"""

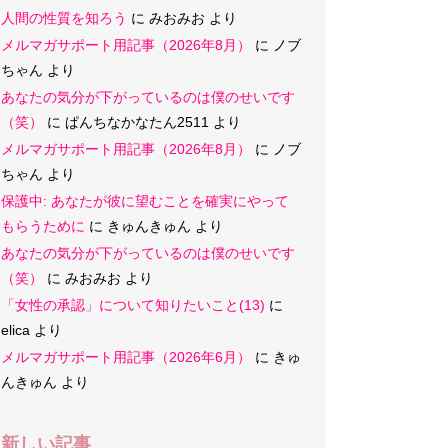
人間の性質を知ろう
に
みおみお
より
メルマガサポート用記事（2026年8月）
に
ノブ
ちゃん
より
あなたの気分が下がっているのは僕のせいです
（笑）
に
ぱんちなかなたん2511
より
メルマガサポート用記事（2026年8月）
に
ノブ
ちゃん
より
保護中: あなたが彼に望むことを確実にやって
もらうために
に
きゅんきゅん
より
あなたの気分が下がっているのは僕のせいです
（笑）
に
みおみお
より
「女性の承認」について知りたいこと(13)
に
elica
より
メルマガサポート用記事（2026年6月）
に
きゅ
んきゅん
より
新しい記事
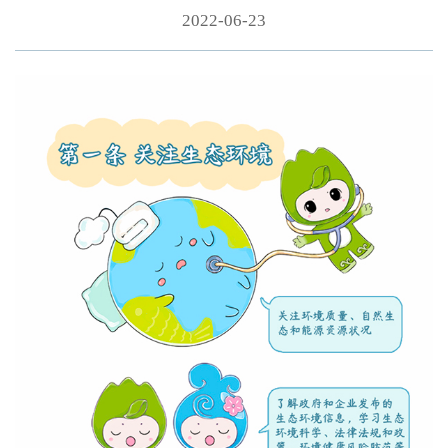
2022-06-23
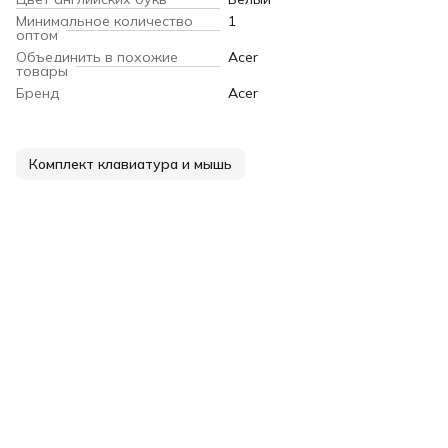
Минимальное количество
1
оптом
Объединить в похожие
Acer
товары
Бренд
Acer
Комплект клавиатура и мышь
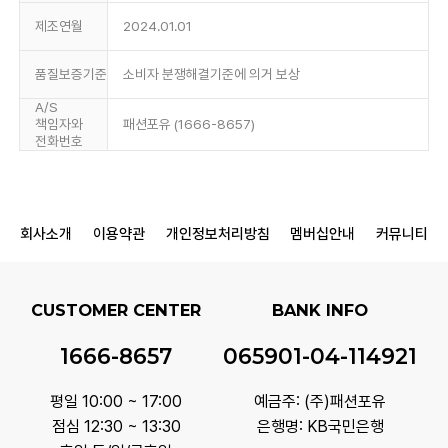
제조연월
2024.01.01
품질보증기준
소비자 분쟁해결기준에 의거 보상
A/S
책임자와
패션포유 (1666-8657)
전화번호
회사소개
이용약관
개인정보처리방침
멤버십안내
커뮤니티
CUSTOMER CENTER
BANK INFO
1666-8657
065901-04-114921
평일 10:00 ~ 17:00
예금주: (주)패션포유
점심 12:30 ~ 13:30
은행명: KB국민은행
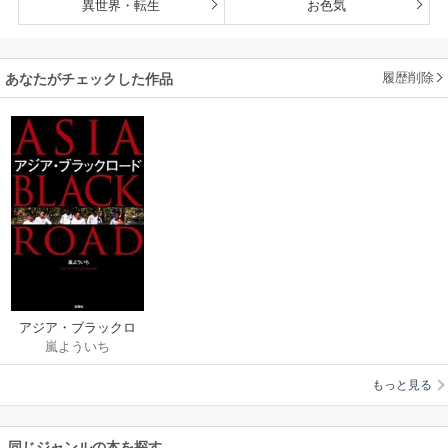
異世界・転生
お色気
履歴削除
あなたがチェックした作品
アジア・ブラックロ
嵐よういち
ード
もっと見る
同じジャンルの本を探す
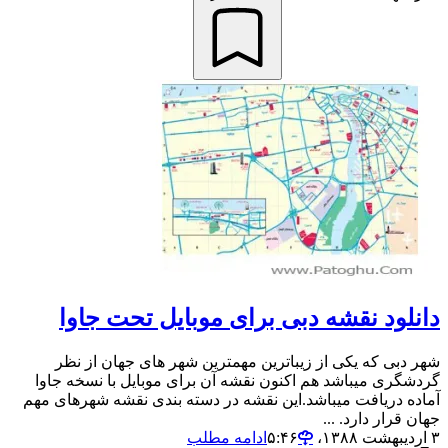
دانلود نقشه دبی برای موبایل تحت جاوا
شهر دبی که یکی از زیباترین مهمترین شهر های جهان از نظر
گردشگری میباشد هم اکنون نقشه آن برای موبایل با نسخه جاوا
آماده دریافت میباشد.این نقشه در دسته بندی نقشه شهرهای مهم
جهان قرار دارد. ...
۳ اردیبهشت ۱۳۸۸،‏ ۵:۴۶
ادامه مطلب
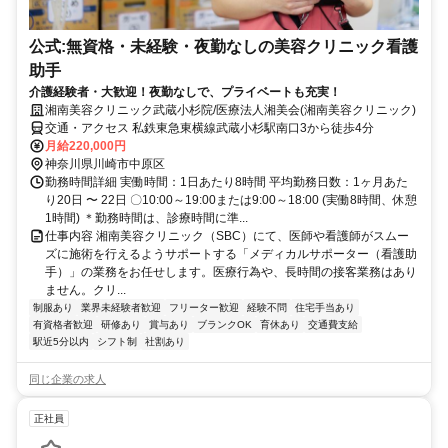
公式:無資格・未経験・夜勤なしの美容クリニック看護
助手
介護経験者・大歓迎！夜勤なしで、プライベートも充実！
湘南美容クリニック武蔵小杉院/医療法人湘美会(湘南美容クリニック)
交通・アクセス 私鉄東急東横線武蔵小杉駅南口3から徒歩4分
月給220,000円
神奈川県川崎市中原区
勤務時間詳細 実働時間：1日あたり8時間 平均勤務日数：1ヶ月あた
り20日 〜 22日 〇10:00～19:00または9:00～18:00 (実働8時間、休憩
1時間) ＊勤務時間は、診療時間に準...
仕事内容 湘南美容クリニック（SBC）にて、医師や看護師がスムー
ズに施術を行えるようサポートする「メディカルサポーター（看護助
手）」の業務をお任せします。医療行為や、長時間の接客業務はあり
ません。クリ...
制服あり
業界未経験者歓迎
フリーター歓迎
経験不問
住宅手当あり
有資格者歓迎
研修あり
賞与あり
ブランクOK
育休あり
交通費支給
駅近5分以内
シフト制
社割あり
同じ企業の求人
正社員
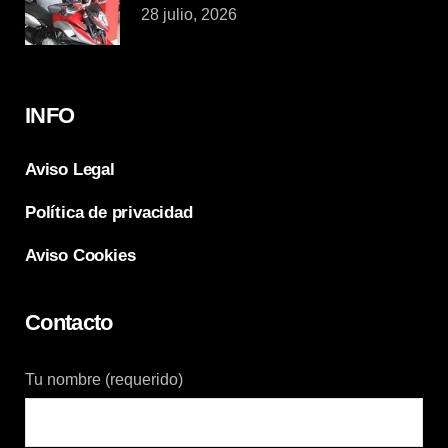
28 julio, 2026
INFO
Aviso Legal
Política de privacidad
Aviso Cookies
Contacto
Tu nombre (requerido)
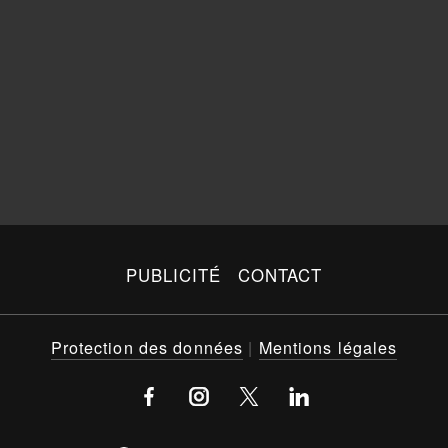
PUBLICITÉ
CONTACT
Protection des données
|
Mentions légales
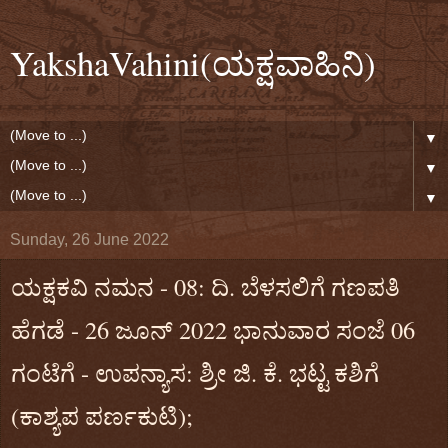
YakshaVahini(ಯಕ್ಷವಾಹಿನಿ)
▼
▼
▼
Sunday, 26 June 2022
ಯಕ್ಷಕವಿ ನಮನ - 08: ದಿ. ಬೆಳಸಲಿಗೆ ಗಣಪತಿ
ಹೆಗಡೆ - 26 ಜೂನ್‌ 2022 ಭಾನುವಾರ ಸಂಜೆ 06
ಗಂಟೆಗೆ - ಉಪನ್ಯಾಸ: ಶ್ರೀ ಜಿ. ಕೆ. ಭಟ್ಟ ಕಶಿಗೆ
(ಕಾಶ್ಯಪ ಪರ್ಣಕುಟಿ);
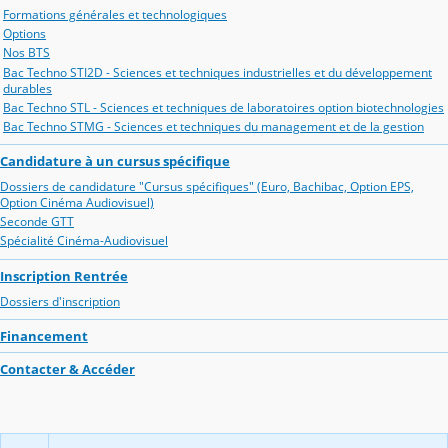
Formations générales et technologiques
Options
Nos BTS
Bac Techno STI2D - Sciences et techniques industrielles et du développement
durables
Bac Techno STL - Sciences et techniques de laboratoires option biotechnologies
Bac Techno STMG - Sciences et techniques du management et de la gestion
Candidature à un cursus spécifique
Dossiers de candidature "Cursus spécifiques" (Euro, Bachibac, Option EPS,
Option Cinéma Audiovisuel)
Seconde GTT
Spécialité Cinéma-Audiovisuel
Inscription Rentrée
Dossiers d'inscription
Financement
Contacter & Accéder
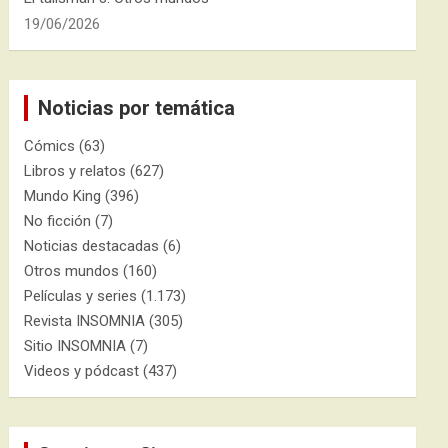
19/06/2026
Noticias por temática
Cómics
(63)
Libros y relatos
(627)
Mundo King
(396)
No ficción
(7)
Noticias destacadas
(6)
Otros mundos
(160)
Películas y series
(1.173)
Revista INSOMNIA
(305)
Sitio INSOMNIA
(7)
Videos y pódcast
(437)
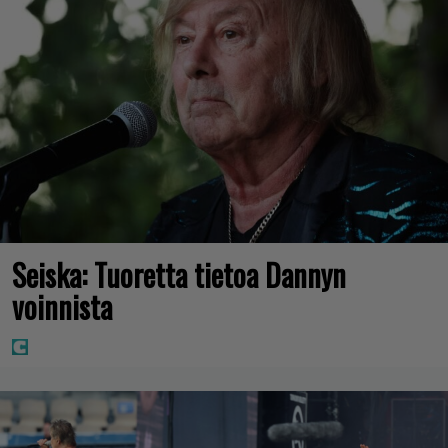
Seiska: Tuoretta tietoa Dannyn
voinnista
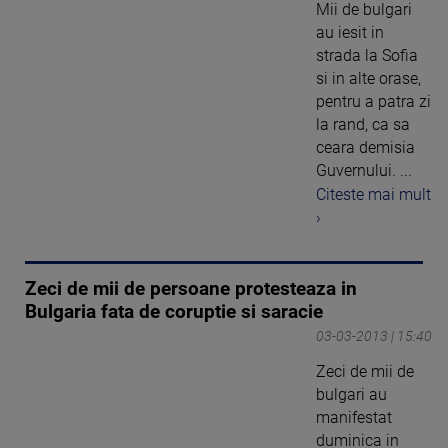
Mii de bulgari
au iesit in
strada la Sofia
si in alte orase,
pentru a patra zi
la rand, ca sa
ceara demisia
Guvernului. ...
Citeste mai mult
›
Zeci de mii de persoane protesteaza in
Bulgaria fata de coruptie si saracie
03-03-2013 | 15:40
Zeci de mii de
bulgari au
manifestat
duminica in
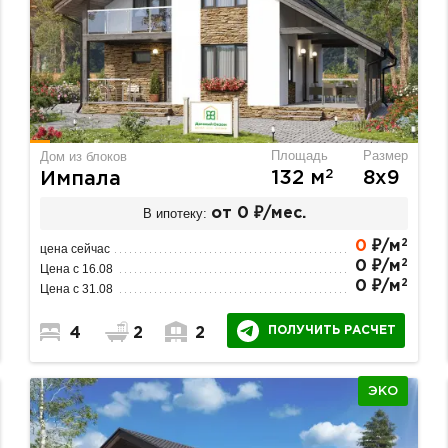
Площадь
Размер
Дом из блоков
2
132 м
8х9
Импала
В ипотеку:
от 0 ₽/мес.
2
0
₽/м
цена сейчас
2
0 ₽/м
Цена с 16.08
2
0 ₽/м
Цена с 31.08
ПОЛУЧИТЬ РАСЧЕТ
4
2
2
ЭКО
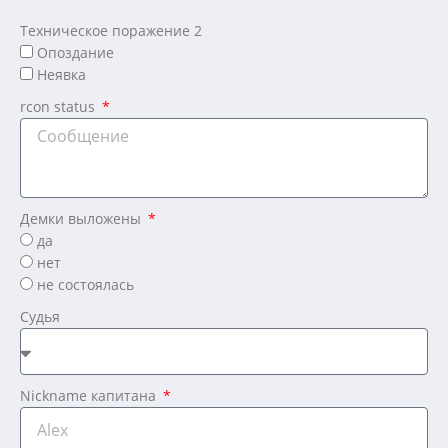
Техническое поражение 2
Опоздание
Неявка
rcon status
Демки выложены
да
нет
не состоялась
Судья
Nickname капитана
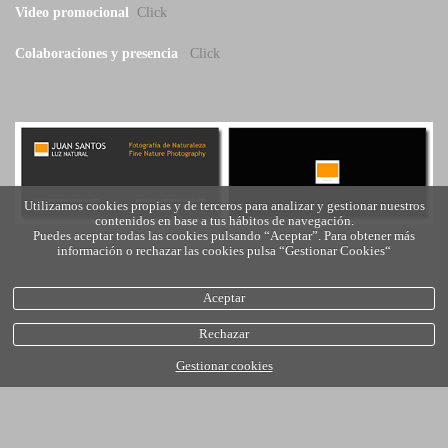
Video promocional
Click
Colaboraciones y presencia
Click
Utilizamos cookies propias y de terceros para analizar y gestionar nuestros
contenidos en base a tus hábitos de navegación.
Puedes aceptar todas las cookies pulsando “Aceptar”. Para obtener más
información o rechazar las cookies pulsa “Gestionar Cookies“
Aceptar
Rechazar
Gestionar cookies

"""

Among the entries above, locate the line with "り20日 〜 22日 〇10:00～19:00または9:00～18:00" and the line with "Candidature à un cursus spécifique". Give those two lines and all lines between them again, exactly, leaving out the pictures.

り20日 〜 22日 〇10:00～19:00または9:00～18:00 (実働8時間、休憩
1時間) ＊勤務時間は、診療時間に準...
仕事内容 湘南美容クリニック（SBC）にて、医師や看護師がスムー
ズに施術を行えるようサポートする「メディカルサポーター（看護助
手）」の業務をお任せします。医療行為や、長時間の接客業務はあり
ません。クリ...
制服あり
業界未経験者歓迎
フリーター歓迎
経験不問
住宅手当あり
有資格者歓迎
研修あり
賞与あり
ブランクOK
育休あり
交通費支給
駅近5分以内
シフト制
社割あり
同じ企業の求人
正社員
28 julio, 2026
INFO
Aviso Legal
Política de privacidad
Aviso Cookies
Contacto
Tu nombre (requerido)
PUBLICITÉ
CONTACT
Protection des données
|
Mentions légales
YakshaVahini(ಯಕ್ಷವಾಹಿನಿ)
▼
▼
▼
Sunday, 26 June 2022
ಯಕ್ಷಕವಿ ನಮನ - 08: ದಿ. ಬೆಳಸಲಿಗೆ ಗಣಪತಿ
ಹೆಗಡೆ - 26 ಜೂನ್‌ 2022 ಭಾನುವಾರ ಸಂಜೆ 06
ಗಂಟೆಗೆ - ಉಪನ್ಯಾಸ: ಶ್ರೀ ಜಿ. ಕೆ. ಭಟ್ಟ ಕಶಿಗೆ
(ಕಾಶ್ಯಪ ಪರ್ಣಕುಟಿ);
Formations générales et technologiques
Options
Nos BTS
Bac Techno STI2D - Sciences et techniques industrielles et du développement
durables
Bac Techno STL - Sciences et techniques de laboratoires option biotechnologies
Bac Techno STMG - Sciences et techniques du management et de la gestion
Candidature à un cursus spécifique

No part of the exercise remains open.